User Note - Link NHIS Public Use Files to IPUMS NHIS Data
- Purpose of Merging
- Unique Identifiers in NHIS Public Use Files
- Linking Keys in NHIS
- Merging Variables from Original NHIS Public Use Files to IPUMS NHIS Data Files
- Obtain original NHIS public use files
- Download and Edit Merging Syntax Files
- Merge NHIS data to IPUMS NHIS date
- Check merge results
- Merge type 1: One-to-one merge within a year
- Merge type 2: Many-to-one merge within a year
- Example of merging variables from NHIS data with a multiple-year IPUMS NHIS data file
- Help with Merging
Purpose of Merging
In some circumstances, users may want to link additional variables from the original National Health Interview Survey (NHIS) public use files (that are not yet in the IPUMS NHIS system) to an IPUMS NHIS data extract. A linking key must be used for this purpose. IPUMS NHIS has created linking keys from the series of original NHIS variables that are used to uniquely identify households or individuals. However, to ensure correct linkage, unique identifiers identical to those created in the IPUMS NHIS data must be generated in the NHIS public use data. While the text that follows is relevant to both person-level merging and household-level merging, most of the discussion emphasizes person-level merging, as that is the most likely need for IPUMS NHIS users. However, the same principles generally apply to household-level merging.

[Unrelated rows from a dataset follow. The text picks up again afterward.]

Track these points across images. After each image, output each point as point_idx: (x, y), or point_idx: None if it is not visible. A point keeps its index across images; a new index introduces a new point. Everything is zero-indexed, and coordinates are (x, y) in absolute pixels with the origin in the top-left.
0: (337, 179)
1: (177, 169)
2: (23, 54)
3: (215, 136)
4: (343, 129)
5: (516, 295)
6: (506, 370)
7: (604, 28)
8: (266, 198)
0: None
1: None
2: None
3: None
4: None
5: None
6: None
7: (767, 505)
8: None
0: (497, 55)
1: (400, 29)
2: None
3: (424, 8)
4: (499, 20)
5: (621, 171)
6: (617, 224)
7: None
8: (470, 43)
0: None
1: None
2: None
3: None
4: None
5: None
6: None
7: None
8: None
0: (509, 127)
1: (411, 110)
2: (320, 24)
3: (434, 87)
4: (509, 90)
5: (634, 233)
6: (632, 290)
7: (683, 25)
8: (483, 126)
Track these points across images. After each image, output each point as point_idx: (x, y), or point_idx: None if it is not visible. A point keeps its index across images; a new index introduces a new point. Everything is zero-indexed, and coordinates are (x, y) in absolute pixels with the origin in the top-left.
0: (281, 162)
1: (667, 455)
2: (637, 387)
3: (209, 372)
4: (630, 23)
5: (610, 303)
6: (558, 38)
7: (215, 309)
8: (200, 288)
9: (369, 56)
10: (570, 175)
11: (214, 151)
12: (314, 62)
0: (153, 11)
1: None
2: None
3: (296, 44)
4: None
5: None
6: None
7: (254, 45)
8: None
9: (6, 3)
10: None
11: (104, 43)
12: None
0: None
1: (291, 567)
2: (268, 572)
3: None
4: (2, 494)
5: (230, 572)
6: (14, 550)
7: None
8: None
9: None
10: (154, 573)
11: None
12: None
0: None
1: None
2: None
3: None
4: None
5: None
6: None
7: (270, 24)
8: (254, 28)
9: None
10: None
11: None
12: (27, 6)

Unique Identifiers in NHIS Public Use Files
Unique identifiers in NHIS data vary slightly across time, due to changes in the variables released in the public use data files. Please refer to tables 1 and 2 for details. Following the specified sequence of linking variables is critical for creating an IPUMS NHIS-compatible unique identifier in the NHIS data. The variable names of these unique identifiers in the NHIS data should not be changed if users intend to use the IPUMS NHIS Stata and SAS syntax files provided here for merging.
Year | File | NHIS variable sequence |
---|---|---|
1963-1968 | H | quarter psurandr week segment hhid |
1969 | H | quarter psurandr weekcen segment hhid |
1970–1991, 1993, 1994 | H | quarter psunumr weekcen segnum hhnum |
1992 | H | year quarter psunumr weekcen segnum hhnum |
1995–1996 | H | hhid |
1997–present | H | hhx |
Year | File | NHIS variable sequence |
---|---|---|
1963-1968 | P | quarter psurandr week segment hhid person |
1969 | P | quarter psurandr weekcen segment hhid pernum |
1970–1991, 1993, 1994 | P | quarter psunumr weekcen segnum hhnum pnum |
1992 | P | year quarter psunumr weekcen segnum hhnum pnum |
1995–1996 | P | hhid pnum |
1997–2003 | P | hhx fmx px |
2004–2018 | P | hhx fmx fpx |
2019–present | P | hhx pernum |
Year | File | NHIS variable sequence |
---|---|---|
1997-1999 | I, Z | hhx, fmx, px, injepno or poiepno (depending on I or Z file) |
2000-2003 | I | hhx, fmx, px, injepno |
2004-2017 | I | hhx, fmx, fpx, injepno |
Linking Keys in IPUMS NHIS
IPUMS NHIS has taken the different unique identifiers across years of NHIS data into account and generated linking keys in the IPUMS NHIS data. There are three linking keys in IPUMS NHIS. The first linking key is NHISHID, which is a unique identifier for household records. The second linking key is NHISPID, which is a unique identifier for the person records. The third linking key is NHISIID, which is a unique identifier for the injury/poisoning records, available through the IPUMS NHIS hierarchical extract system. Each IPUMS NHIS linking key uniquely identifies households, persons, or injury/poisoning episodes, respectively, across all samples.
Certain modifications to the original unique identifiers in NHIS data have been made in IPUMS NHIS to achieve comparably coded but uniquely identified across the multiple years of data. These modifications include:
- Concatenating the original unique identifier variables and generating a single string or character variable as the linking key;
- Padding each component variable with leading zeros to achieve comparable width across years;
- Including the year in each identifier to create unique identifiers across the entire IPUMS NHIS dataset; and
- Replacing erroneous characters.
Take Note: Linking Challenges
Fiscal versus Calendar Quarters and Years in 1963-1967
The 1963-1967 NHIS surveys were collected according to the fiscal year, rather than the calendar year approach adopted for 1968-forward. The IPUMS NHIS versions of these files reflect calendar year instead of fiscal year to improve comparability over time. This harmonization adds an additional step to linking IPUMS NHIS data with files available from NHIS/NCHS because of differences between fiscal year and calendar year quarter, although the frequencies remain consistent and the quarters still correctly represent the month in which the household was interviewed.
To link the 1963-1967 IPUMS NHIS files with NHIS/NCHS files, please see the attached .do file, courtesy of Marianne Wanamaker, which modifies the IPUMS NHIS calendar quarters to match the original NHIS fiscal year quarters.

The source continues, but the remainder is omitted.